The Doctor Is Back, Not That He Ever Really Went Away...


Back to normal blogging service now, and I don't mean that I've fixed my spacebar*.

It was pointed out to me that my guitars tend to breed when I'm not looking, and the electrics have been it like knives again. The guitar stork will be dropping the baby on the left down my chimney sometime in the next month or so. I know. I don't need another guitar. But fucking hell, look at that bastard. The Gibson Firebird is still, for me anyways, the single most beautiful (solid body) electric guitar ever and even if it sounded like shit I'd still have to get one. Fortunately it sounds like heaven with a bottleneck, possibly even better than my '56 Gold Top, which, given that the first time I plugged that sucker into the Orange, slipped a slide on my finger and let rip it sounded exactly like Elmore James, is fucking going some.
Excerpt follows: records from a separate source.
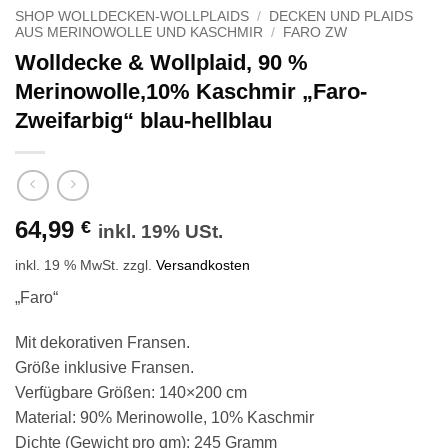
SHOP WOLLDECKEN-WOLLPLAIDS
/
DECKEN UND PLAIDS
AUS MERINOWOLLE UND KASCHMIR
/
FARO ZW
Wolldecke & Wollplaid, 90 %
Merinowolle,10% Kaschmir „Faro-
Zweifarbig“ blau-hellblau
64,99
€
inkl. 19% USt.
inkl. 19 % MwSt.
zzgl.
Versandkosten
„Faro“
Mit dekorativen Fransen.
Größe inklusive Fransen.
Verfügbare Größen: 140×200 cm
Material: 90% Merinowolle, 10% Kaschmir
Dichte (Gewicht pro qm): 245 Gramm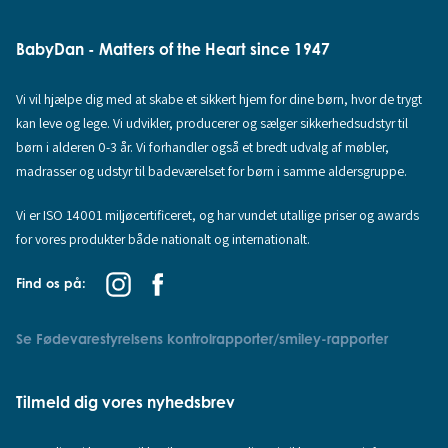
BabyDan - Matters of the Heart since 1947
Vi vil hjælpe dig med at skabe et sikkert hjem for dine børn, hvor de trygt
kan leve og lege. Vi udvikler, producerer og sælger sikkerhedsudstyr til
børn i alderen 0-3 år. Vi forhandler også et bredt udvalg af møbler,
madrasser og udstyr til badeværelset for børn i samme aldersgruppe.
Vi er ISO 14001 miljøcertificeret, og har vundet utallige priser og awards
for vores produkter både nationalt og internationalt.
Find os på:
Se Fødevarestyrelsens kontrolrapporter/smiley-rapporter
Tilmeld dig vores nyhedsbrev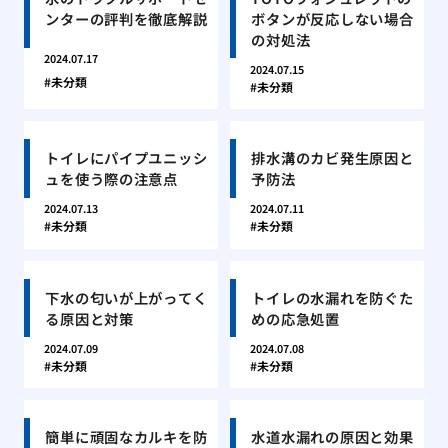
ンターの評判を徹底解説
ボタンが反応しない場合
の対処法
2024.07.17
2024.07.15
未分類
未分類
トイレにパイプユニッシ
排水溝のカビ発生原因と
ュを使う際の注意点
予防法
2024.07.13
2024.07.11
未分類
未分類
下水の匂いが上がってく
トイレの水漏れを防ぐた
る原因と対策
めの応急処置
2024.07.09
2024.07.08
未分類
未分類
簡単に頑固なカルキを防
水道水漏れの原因と効果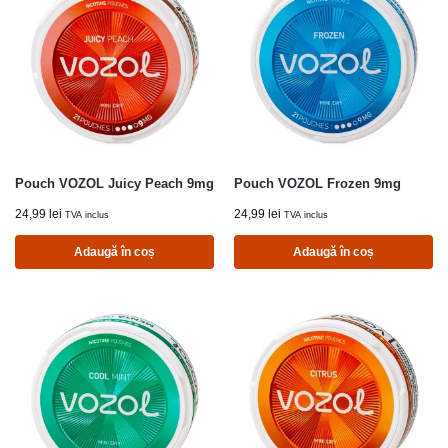
Pouch VOZOL Juicy Peach 9mg
Pouch VOZOL Frozen 9mg
24,99
lei
24,99
lei
TVA inclus
TVA inclus
Adaugă în coș
Adaugă în coș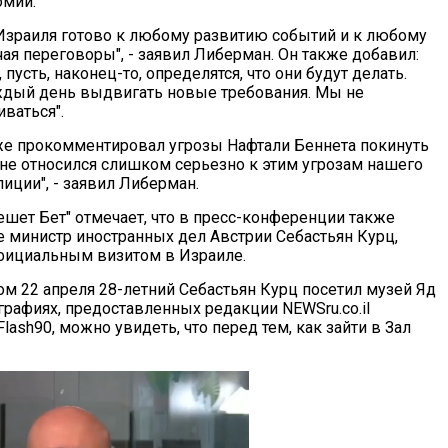
омии.
Израиля готово к любому развитию событий и к любому
ая переговоры", - заявил Либерман. Он также добавил:
 пусть, наконец-то, определятся, что они будут делать.
дый день выдвигать новые требования. Мы не
ваться".
е прокомментировал угрозы Нафтали Беннета покинуть
 не относился слишком серьезно к этим угрозам нашего
иции", - заявил Либерман.
ешет Бет" отмечает, что в пресс-конференции также
е министр иностранных дел Австрии Себастьян Курц,
фициальным визитом в Израиле.
ом 22 апреля 28-летний Себастьян Курц посетил музей Яд
графиях, предоставленных редакции NEWSru.co.il
lash90, можно увидеть, что перед тем, как зайти в Зал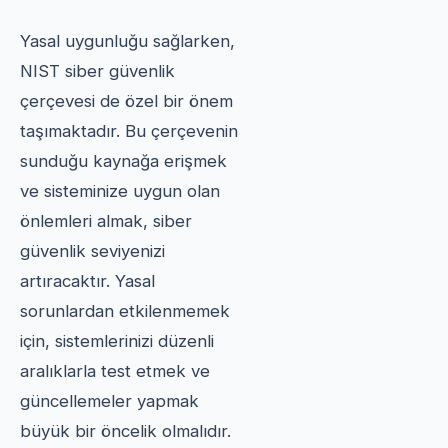
Yasal uygunluğu sağlarken,
NIST siber güvenlik
çerçevesi de özel bir önem
taşımaktadır. Bu çerçevenin
sunduğu kaynağa erişmek
ve sisteminize uygun olan
önlemleri almak, siber
güvenlik seviyenizi
artıracaktır. Yasal
sorunlardan etkilenmemek
için, sistemlerinizi düzenli
aralıklarla test etmek ve
güncellemeler yapmak
büyük bir öncelik olmalıdır.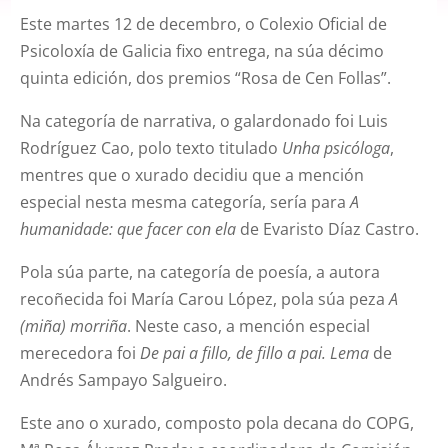
Este martes 12 de decembro, o Colexio Oficial de
Psicoloxía de Galicia fixo entrega, na súa décimo
quinta edición, dos premios “Rosa de Cen Follas”.
Na categoría de narrativa, o galardonado foi Luis
Rodríguez Cao, polo texto titulado
Unha psicóloga
,
mentres que o xurado decidiu que a mención
especial nesta mesma categoría, sería para
A
humanidade: que facer con ela
de Evaristo Díaz Castro.
Pola súa parte, na categoría de poesía, a autora
recoñecida foi María Carou López, pola súa peza
A
(miña) morriña
. Neste caso, a mención especial
merecedora foi
De pai a fillo, de fillo a pai. Lema
de
Andrés Sampayo Salgueiro.
Este ano o xurado, composto pola decana do COPG,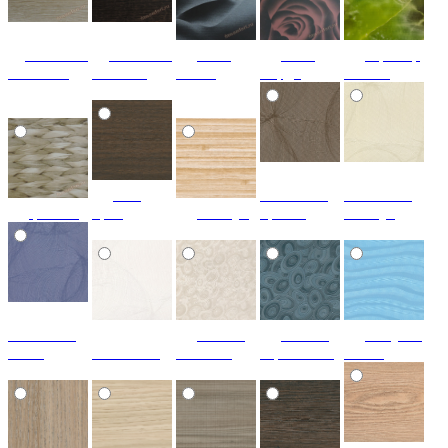
ДубСонома
ДубСонома
Роза
Роза
мрамор
Светлый
Темный
Сталь
Бордо
яблоко
304
галактика
галактика
ротанг
орех
бамбук
бронза
жемчуг
галактика
галька
галька
голубая
сизая
галактика
платина
серо-синяя
волна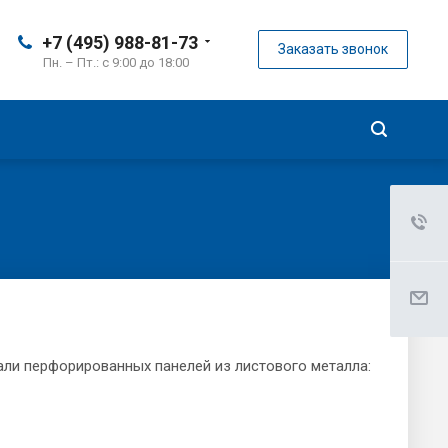
+7 (495) 988-81-73
Заказать звонок
Пн. – Пт.: с 9:00 до 18:00
ли перфорированных панелей из листового металла: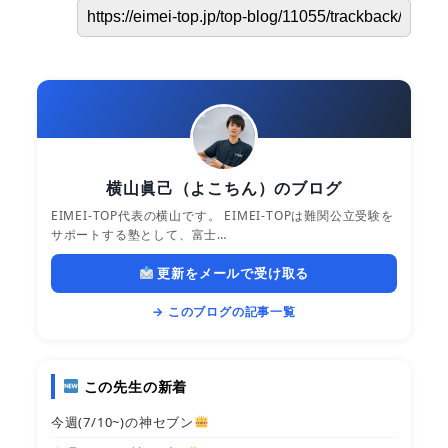
横山眞己（よこちん）のブログ
EIMEI-TOP代表の横山です。 EIMEI-TOPは難関公立受験を
サポートする塾として、富士…
更新をメールで受け取る
→ このブログの記事一覧
この先生の新着
今週(7/10~)の神セブン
Greenwich is a random place to live sometimes. Particularly on No Car Day. Woman in silver unitard** and matching hat attached to giant silvery-white globe helium balloon doing acrobatics anyone? The appearance of a man riding a metal elephant mounted atop an electric go-kart with a motor so weedy he needed his mate to give him a bit of a shove over a 3inch high speed bump being followed by a fat kid on a BMX*** making hooting noises every time the elephant trumpeted was pretty good, but my favourite moment was the arrival of the heavenly rapid response unit. We were sitting dozily in the sun, on the steps of the old naval college between the chapel and the painted hall, when the sound of classical music could be heard getting increasingly louder from somewhere hidden off to the right. I thought no more of this until an angel on wheels**** (not a bike, parallel wheels) whizzed along the path in front of us at a fair old clip, pausing only to do a quick 360 and to chat briefly to some tourists before speeding off on presumably holy business elsewhere, all the while blaring the aforementioned classical music from it's arse. It was one of those moments where you turn to each other and say "did you see that too?" at exactly the same time, and are deeply reassured to find out that, yes, they did, meaning that either you're both equally crazy (this is a distinct possibility) or an angel on wheels did just whizz past...

*No, I'm still having to paste spaces and a few punctuation marks in because I still haven't bought a new keyboard after my old one decided to succumb to alcoholism. As to the back to normal service bit, if you know what I mean you know what I mean and if you don't you're not meant to. Nosy sods.

**Alright, it was a leotard, but leotard isn't nearly as snigger-inducing a word as unitard.

***BMXs (how do you pluralise BMX? Fucked if I know) always look too small for the person riding them, no matter how tiny they are. WhatTheFuck? The other thing to bear in mind is this was on a practically deserted backstreet.

****Not a hell's one either, but one with wings and halo and shit.

1 Comments:

At 1:27 PM, Blogger Mistress La Spliffe said...

BMXes (I don't know either) should always look too small, since the smaller the frame in relation to the rider the easier it is to manipulate when you're doing jumps or tricks or rapid turns and stuff. The undersize frame means you get a sore back after a bit but it's also awfully cool, sort of like giving pretty drunk girls piggy back rides.